Supplied text:
>>>>

He, also, claimed damages for breach of the agency contract, as well as damages for having been wrongly debited, to his detriment, with incorrect amounts of excise duty, the invoices sent to him during the whole period of his co-operation with the respondents, namely from December 1, 1949, until December 31, 1968; he, eventually, instituted, against the respondents an action, and when it was dismissed he filed the present appeal.

The matter of wrong entries in the invoices, as regards excise duty, was apparently noticed, for the first time, about the middle of 1968, when a certain Ayiomamitis pointed out to the appellant that the excise duty which was stated in the respondents’ invoices was higher than that which was prescribed by law; but, according to the evidence of the appellant, he did not, at that time, believe this to be so. When the same person mentioned the matter to him, again, about a fortnight later, the appellant felt-as he has testified-that his confidence was shaken; so, when a certain Vafeades, a Customs and Excise Officer, visited the appellant’s shop in the summer of 1968, he asked him to enlighten him about the correct excise duty for the brandy sent to him by the respondents. As Vafeades could not give him completely definite information, the appellant obtained, eventually, in January 1969, such information from the Ministry of Commerce and Industry; in the meantime he had unofficially received, towards the end of 1968, similar information from other wines and spirits manufacturers in Limassol.

<<<<

Dataset entries:
>>>>

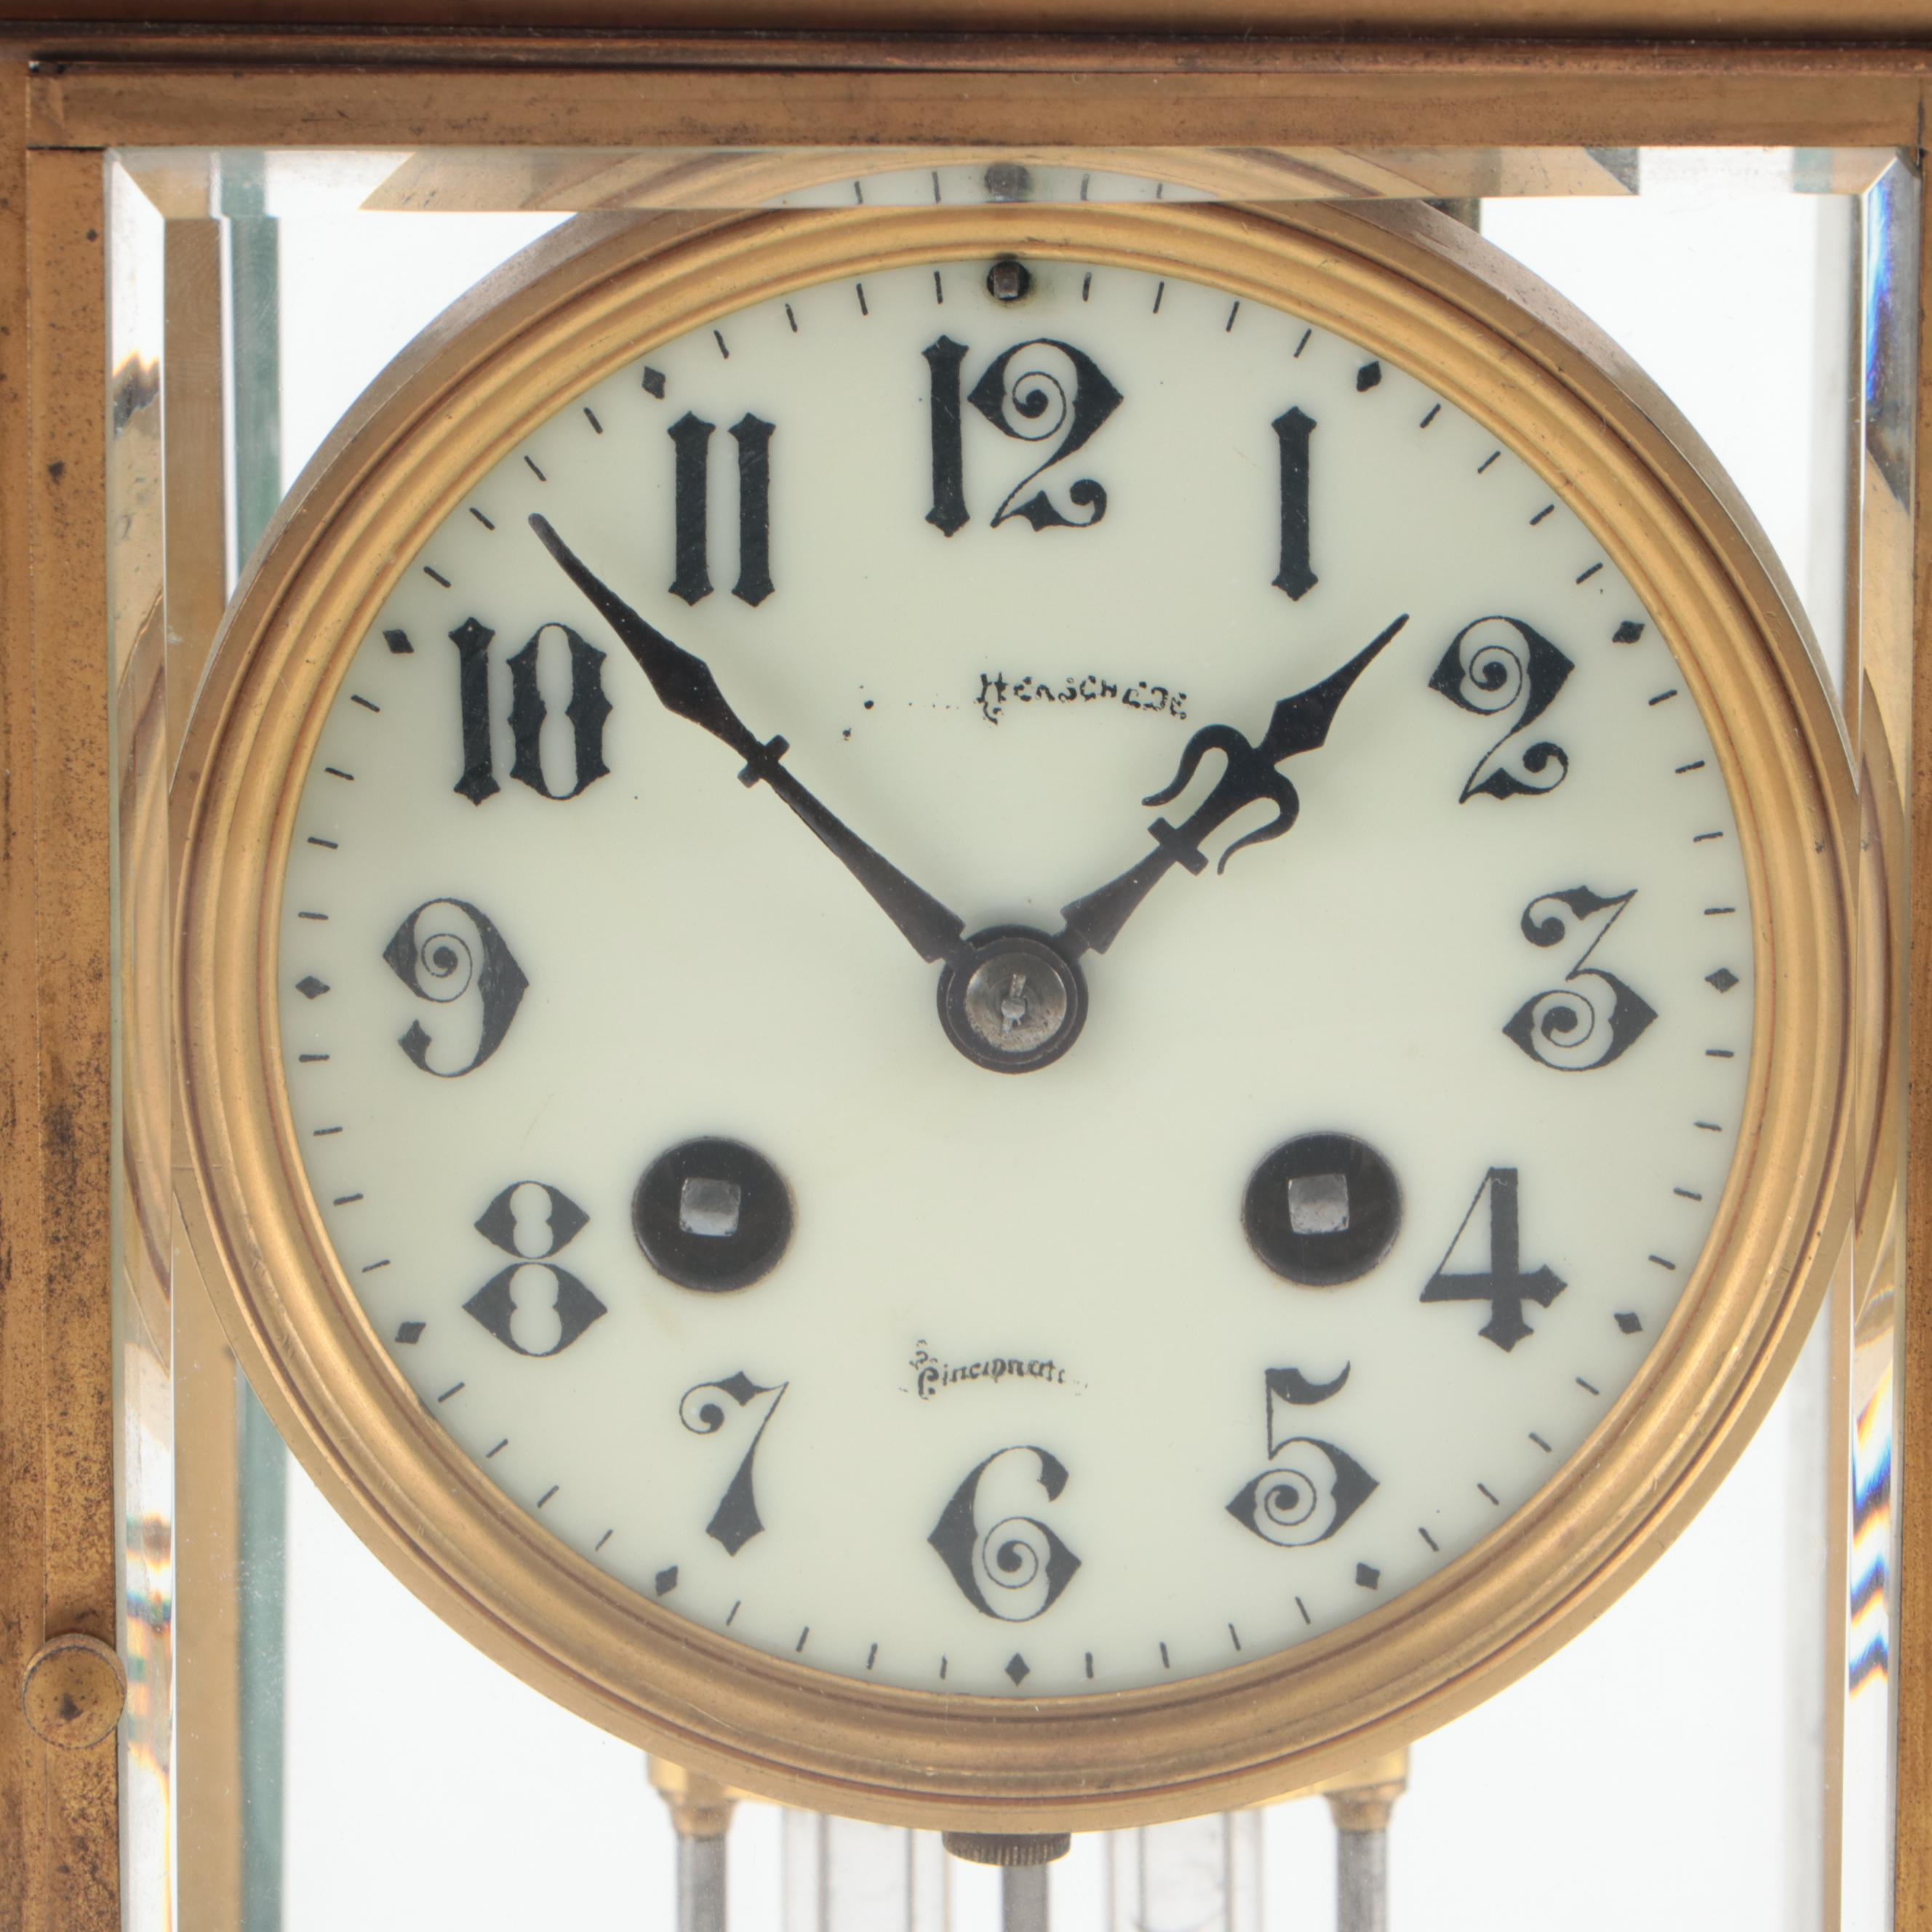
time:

<<<<
>>>>

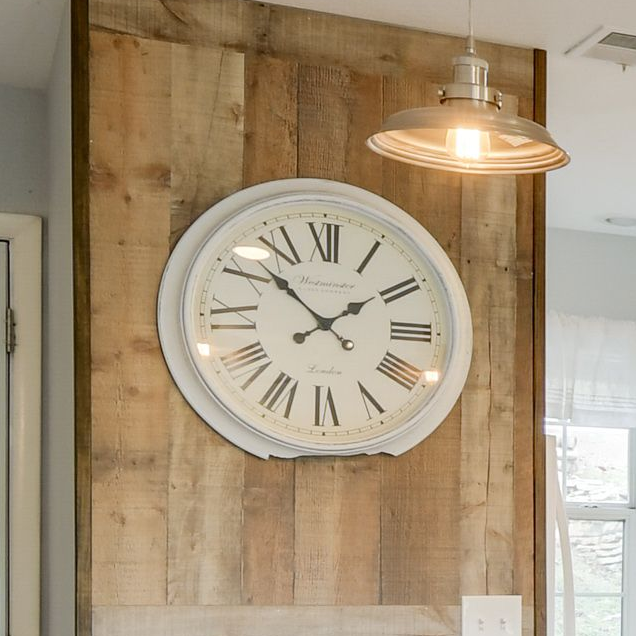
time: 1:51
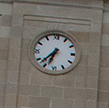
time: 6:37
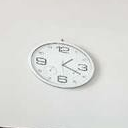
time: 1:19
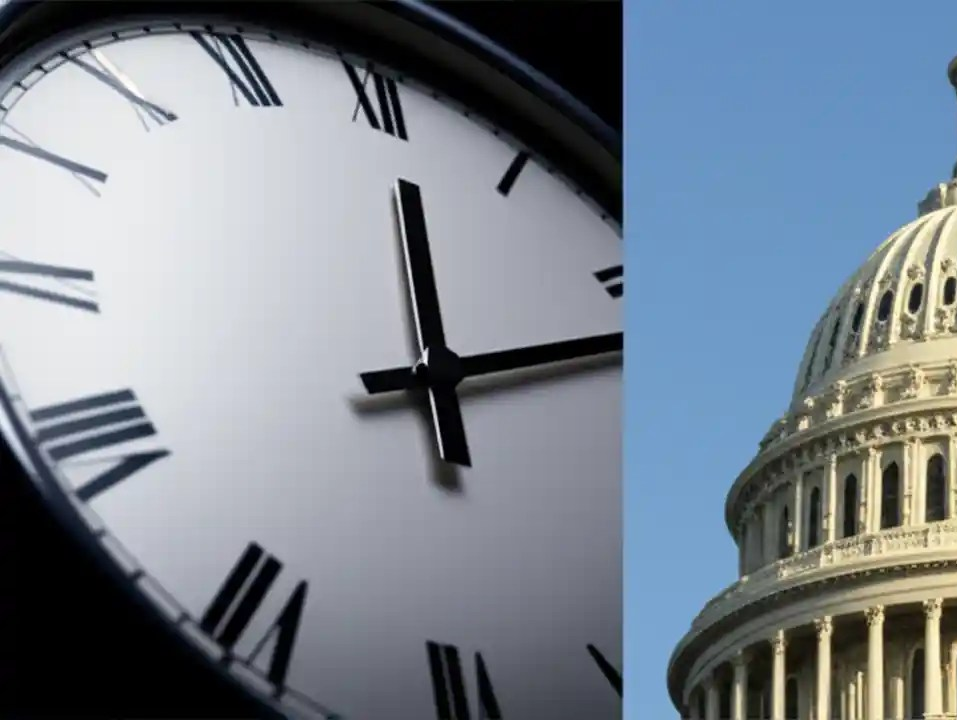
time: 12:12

<<<<

Stated exercise 1: According to the excise duty passage, from whom did the appellant get the correct excise duty information in January 1969?
Stated exercise 2: Write the next part of the excise duty passage, picking up after its final sentence.
The lines above stand apart from the excise duty passage and are unrelated to it.

Task result 1: From the Ministry of Commerce and Industry.

Task result 2:
In his evidence the appellant admitted that he knew all along that the excise duty on brandy was fixed by law; and that as he knew the percentage of spirit contained in the particular brandy which he was selling on behalf of the respondents, he could find the exact amount of excise duty payable in respect thereof, if he had made the necessary inquiries; but he insisted that he never did so, because he had confidence in the respondents. He admitted, however, that even after he had been warned by Ayiomamitis-and while, as a result, he was in fact making inquiries-he was still placing orders with the respondents and he raised with them the matter of what was the exact excise duty payable only after December [*274] 31, 1968, when his co-operation with the respondents ceased.

In order to view in its proper context the appellant’s rather belated complaint, that he had been overcharged by the respondents as regards excise duty, it is, we think, necessary to bear in mind, too, his own admission that about a year earlier the respondents had started pressing him to reduce his debit balance with them, and they were, also, complaining that the sales of their brandy, through the appellant, had dropped.

As it appears from the evidence on record the complaint of the appellant is that the excise duty was shown in the invoices to be 900 mils per carton of 12 bottles of brandy, instead of 675 mils as was prescribed by law.

The respondents called only one witness-one of the partners in the respondent partnership-who stated that it had been arranged between the parties that the commission was payable to the appellant on the basis of the value of the goods supplied to him, less excise duty, and that he himself had secured the agreement of the appellant that there would be entered in the invoices, as excise duty, an amount higher than the one which was actually payable under the relevant legislation, in order to provide for losses from breakages, leakages and evaporation, because the duty was levied on the quantity of stock inside the factory and the Customs Department accepted only a 5% difference in respect of losses from such causes, which was not sufficient in the circumstances. The respondent partner did, candidly, concede that by entering in the invoices a higher amount for excise duty the commission of the appellant was being reduced to a certain extent.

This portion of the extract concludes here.